*Arbeitsauftrag 1:* Bearbeiten Sie den Text über Sderot von „Aber Freude, Euphorie, Zuversicht“ bis einschließlich „Benjamin Netanjahu finden.“, und geben Sie diesen Abschnitt wieder, wobei „Falafelbude“ durch „Imbissbude“ ersetzt wird.

──────── Bereitgestellter Text ────────

In Sderot hält sich der Jubel in Grenzen *

Seit Mittwoch, etwa 21 Uhr MEZ, fliegen keine Raketen mehr von Gaza nach Israel, und von dort steigen keine Bomber mehr gegen Gaza auf. Oliver Eberhardt berichtet für »nd« von beiden Seiten der Grenze. Er war am Mittwoch in Sderot und am Donnerstag in Gaza-Stadt.

Mit der Nacht kommt die Ruhe. Über den tristen Häusern der israelischen Peripherie heulen die Sirenen immer seltener. Bis sie gar nicht mehr ertönen. Manchmal meint man in der Ferne einen Knall zu hören. Aber vielleicht ist es auch Einbildung. In Sderot, jener Stadt hinter der Nordostecke des Gaza-Streifens, füllen sich an diesem Mittwochabend die Straßen. Familien, Freunde treffen sich im Park. Die Waffenruhe scheint zu halten.

Aber Freude, Euphorie, Zuversicht - nichts davon ist zu spüren. »Es gibt keinen Grund dafür«, sagt Motti Levy, 29, zweifacher Vater, der samt Familie vor einer Falafelbude wartet: »Die Kids haben sich die ganze Woche drauf gefreut.« Nicht nur sie: Das Gedränge ist gigantisch; so viel, sagt der Besitzer, habe er schon seit langem nicht mehr zu tun gehabt. »Tja«, fügt Levy hinzu, »für die meisten von uns ist das Luxus.«

Denn Sderot das ist nicht nur die Stadt der Raketen. Nach Angaben des Amtes für Statistik ist hier auch am Ende des Geldes am meisten Monat übrig. Man muss beides zusammen betrachten, um zu verstehen, warum die Menschen hier, obwohl von der Grundhaltung her religiös und konservativ, trotz der Waffenruhe keine positiven Worte für die von religiösen und rechts-konservativen Parteien gestellte Regierung von Premierminister Benjamin Netanjahu finden.

────────

*Arbeitsauftrag 2:* Filtern Sie die Zeilen und übernehmen Sie jede, die das Wort „November“ enthält, wobei die Groß- und Kleinschreibung zu beachten ist.

──────── Bereitgestellte Daten ────────

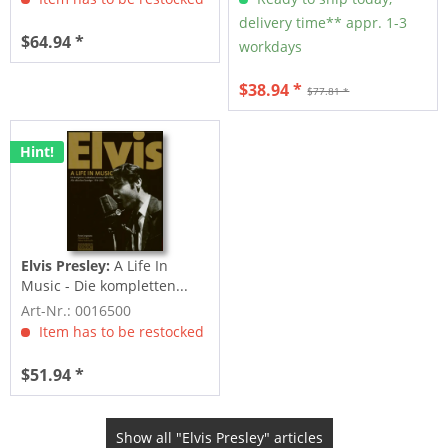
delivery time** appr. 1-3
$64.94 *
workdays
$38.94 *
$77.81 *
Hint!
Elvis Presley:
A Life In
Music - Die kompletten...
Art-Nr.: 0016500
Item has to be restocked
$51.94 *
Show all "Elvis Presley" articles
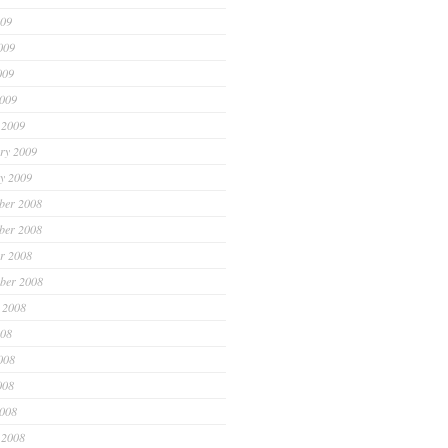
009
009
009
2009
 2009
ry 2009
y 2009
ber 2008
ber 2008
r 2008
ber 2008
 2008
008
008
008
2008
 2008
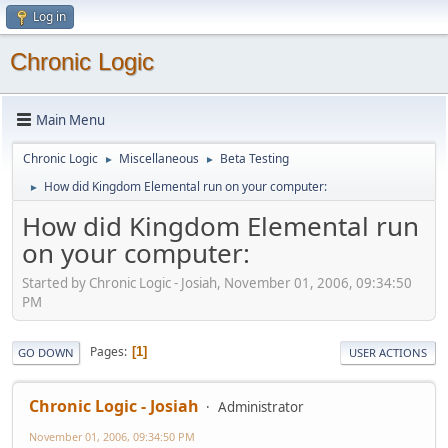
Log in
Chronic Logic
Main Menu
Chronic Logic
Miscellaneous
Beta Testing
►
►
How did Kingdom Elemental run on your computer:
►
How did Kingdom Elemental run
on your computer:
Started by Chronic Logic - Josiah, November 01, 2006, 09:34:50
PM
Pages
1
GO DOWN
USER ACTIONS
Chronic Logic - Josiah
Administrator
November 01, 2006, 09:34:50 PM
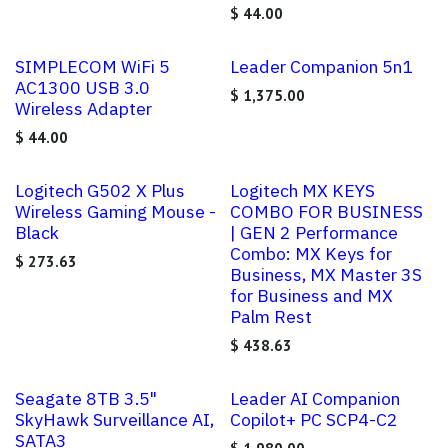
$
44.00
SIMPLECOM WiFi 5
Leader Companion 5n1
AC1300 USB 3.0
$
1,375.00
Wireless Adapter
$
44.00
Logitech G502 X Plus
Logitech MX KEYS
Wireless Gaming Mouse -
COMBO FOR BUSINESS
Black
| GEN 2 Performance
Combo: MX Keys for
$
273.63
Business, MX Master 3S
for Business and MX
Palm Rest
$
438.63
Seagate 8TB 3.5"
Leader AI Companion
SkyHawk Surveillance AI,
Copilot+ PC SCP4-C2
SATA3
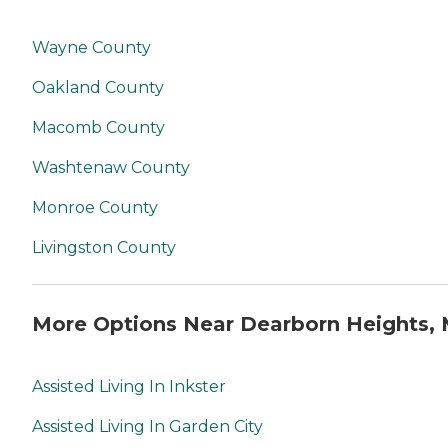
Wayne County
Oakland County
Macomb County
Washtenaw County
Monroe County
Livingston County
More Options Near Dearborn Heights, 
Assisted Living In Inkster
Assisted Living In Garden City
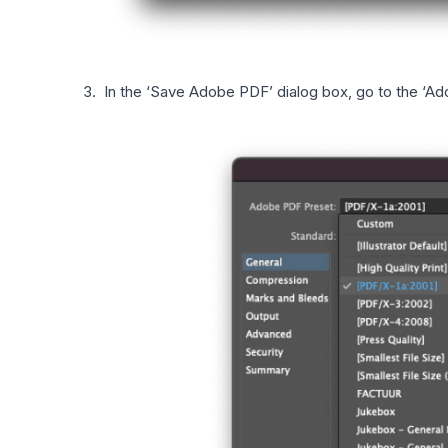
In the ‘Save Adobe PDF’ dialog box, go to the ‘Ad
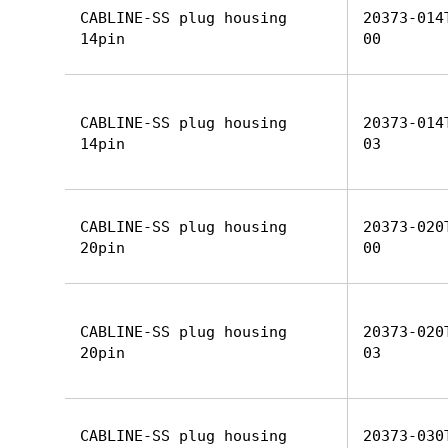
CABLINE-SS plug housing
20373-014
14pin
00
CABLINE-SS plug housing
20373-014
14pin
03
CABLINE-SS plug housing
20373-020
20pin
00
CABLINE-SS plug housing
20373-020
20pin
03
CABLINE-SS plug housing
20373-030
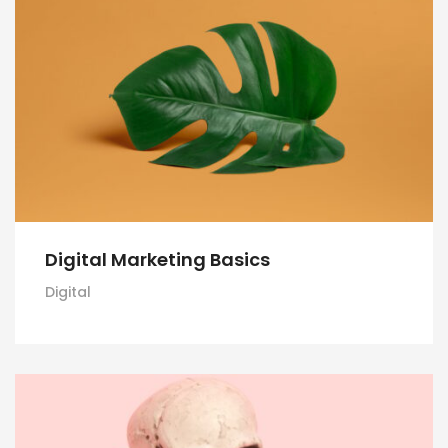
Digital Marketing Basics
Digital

────────
──────── Bereitgestellte Daten ────────

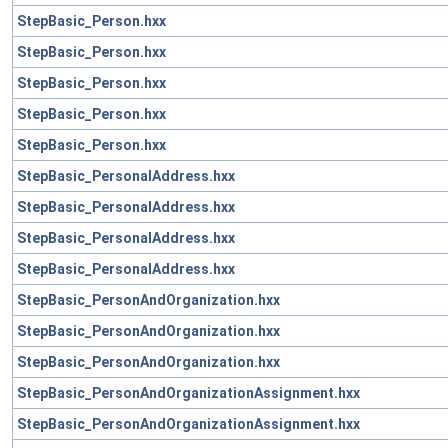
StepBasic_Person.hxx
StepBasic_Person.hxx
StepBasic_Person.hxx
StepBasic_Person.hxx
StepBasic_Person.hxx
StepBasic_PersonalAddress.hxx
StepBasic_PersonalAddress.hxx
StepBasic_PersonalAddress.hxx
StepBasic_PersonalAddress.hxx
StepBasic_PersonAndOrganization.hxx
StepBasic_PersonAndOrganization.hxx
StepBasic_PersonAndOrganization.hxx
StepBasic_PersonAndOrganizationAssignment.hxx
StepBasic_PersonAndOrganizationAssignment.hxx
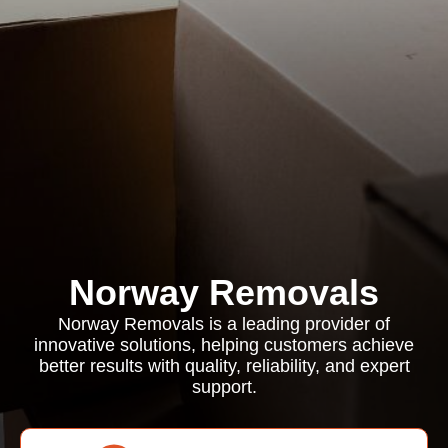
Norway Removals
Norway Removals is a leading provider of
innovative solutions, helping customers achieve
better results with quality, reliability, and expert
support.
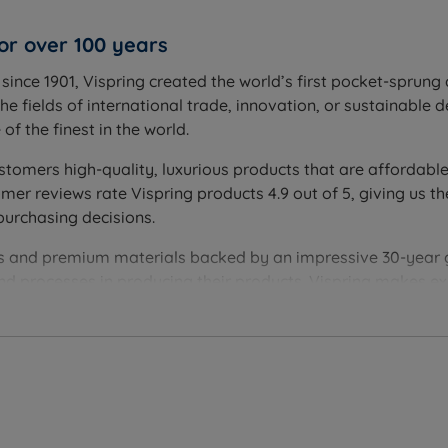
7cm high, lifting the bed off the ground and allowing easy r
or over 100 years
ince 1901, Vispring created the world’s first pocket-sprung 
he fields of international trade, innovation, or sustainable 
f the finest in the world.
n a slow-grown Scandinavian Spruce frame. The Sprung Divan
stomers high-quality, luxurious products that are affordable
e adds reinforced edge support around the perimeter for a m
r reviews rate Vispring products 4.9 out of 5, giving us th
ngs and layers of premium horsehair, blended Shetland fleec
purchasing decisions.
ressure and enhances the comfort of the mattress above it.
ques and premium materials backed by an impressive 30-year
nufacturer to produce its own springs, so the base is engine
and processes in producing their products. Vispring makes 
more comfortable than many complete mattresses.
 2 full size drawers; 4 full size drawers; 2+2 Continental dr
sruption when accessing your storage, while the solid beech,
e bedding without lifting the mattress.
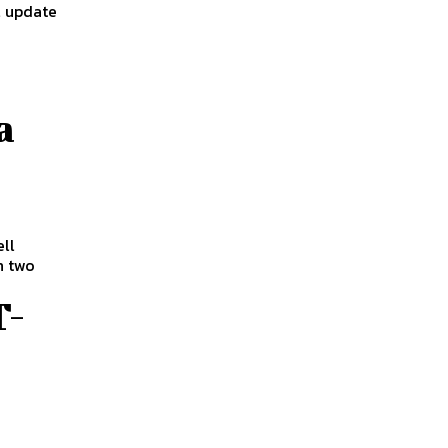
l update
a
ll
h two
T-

────────

*Ausgabe 1:*
Aber Freude, Euphorie, Zuversicht - nichts davon ist zu spüren. »Es gibt keinen Grund dafür«, sagt Motti Levy, 29, zweifacher Vater, der samt Familie vor einer Imbissbude wartet: »Die Kids haben sich die ganze Woche drauf gefreut.« Nicht nur sie: Das Gedränge ist gigantisch; so viel, sagt der Besitzer, habe er schon seit langem nicht mehr zu tun gehabt. »Tja«, fügt Levy hinzu, »für die meisten von uns ist das Luxus.«

Denn Sderot das ist nicht nur die Stadt der Raketen. Nach Angaben des Amtes für Statistik ist hier auch am Ende des Geldes am meisten Monat übrig. Man muss beides zusammen betrachten, um zu verstehen, warum die Menschen hier, obwohl von der Grundhaltung her religiös und konservativ, trotz der Waffenruhe keine positiven Worte für die von religiösen und rechts-konservativen Parteien gestellte Regierung von Premierminister Benjamin Netanjahu finden.

*Ausgabe 2:*
Started by Chronic Logic - Josiah, November 01, 2006, 09:34:50
November 01, 2006, 09:34:50 PM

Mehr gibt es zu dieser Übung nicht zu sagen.